Lorsque Diego de Sarmiento et don Juan d’Autriche m’ont proposé de partir pour Nérac afin d’y rencontrer Henri de Navarre et de lui faire connaître les propositions du roi d’Espagne, j’ai eu l’impression qu’un souffle d’air emplissait ma poitrine et que je me redressais comme une voile enfin tendue.

Sarmiento s’est approché de moi et a posé les mains sur mes épaules, la tête tournée vers don Juan.
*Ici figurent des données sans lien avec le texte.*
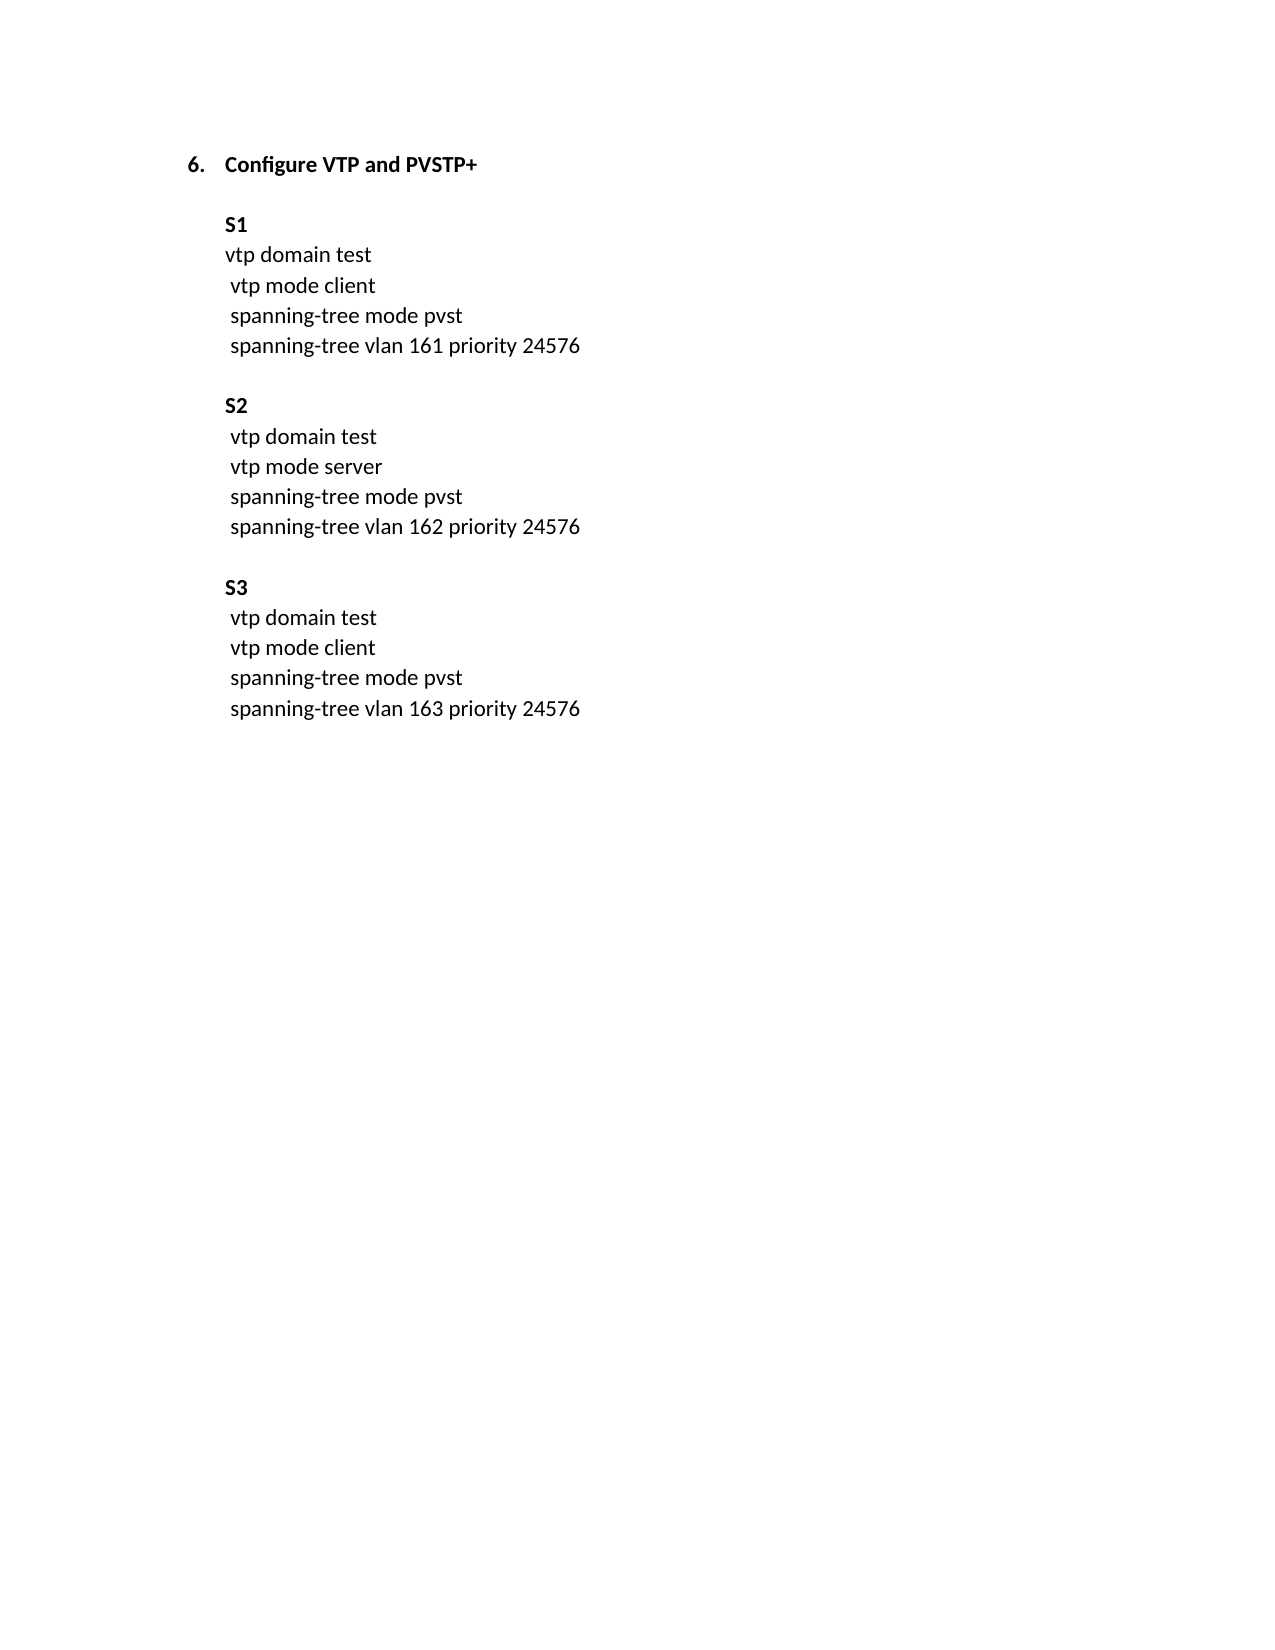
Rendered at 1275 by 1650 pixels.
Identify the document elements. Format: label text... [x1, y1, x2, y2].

— Vous le connaissez, dit-il. Bernard de Thorenc a été de toutes les batailles, de toutes les saintes causes.

Don Juan hocha la tête. Il parla de Grenade, de Lépante. Il se souvenait de l’assaut que j’avais conduit contre la galère la Sultane, au cours duquel Ali Pacha avait péri.

— Il a été l’esclave des Barbaresques, ajouta Sarmiento. Lui et moi avons été enchaînés au même banc dans les chiourmes musulmanes.

Don Juan écarta les bras, souligna en riant qu’il n’avait d’un Maure que l’apparence.

J’ai marmonné que l’imitation était si parfaite qu’on aurait pu s’y laisser prendre.

Diego de Sarmiento et don Juan ont échangé un regard.

Le premier a semblé hésiter à me répondre, puis il a ri à son tour, imitant le second.

J’étais, a-t-il repris en pesant sur mes épaules, le gentilhomme catholique que les huguenots pouvaient écouter. Mon frère était l’un de leurs chefs. Et n’avais-je pas sauvé la vie de cette huguenote dont on disait qu’elle était l’une des préférées du roi de Navarre ?

— Tu la verras, a murmuré Sarmiento.

C’était bien ce qui m’incitait à partir.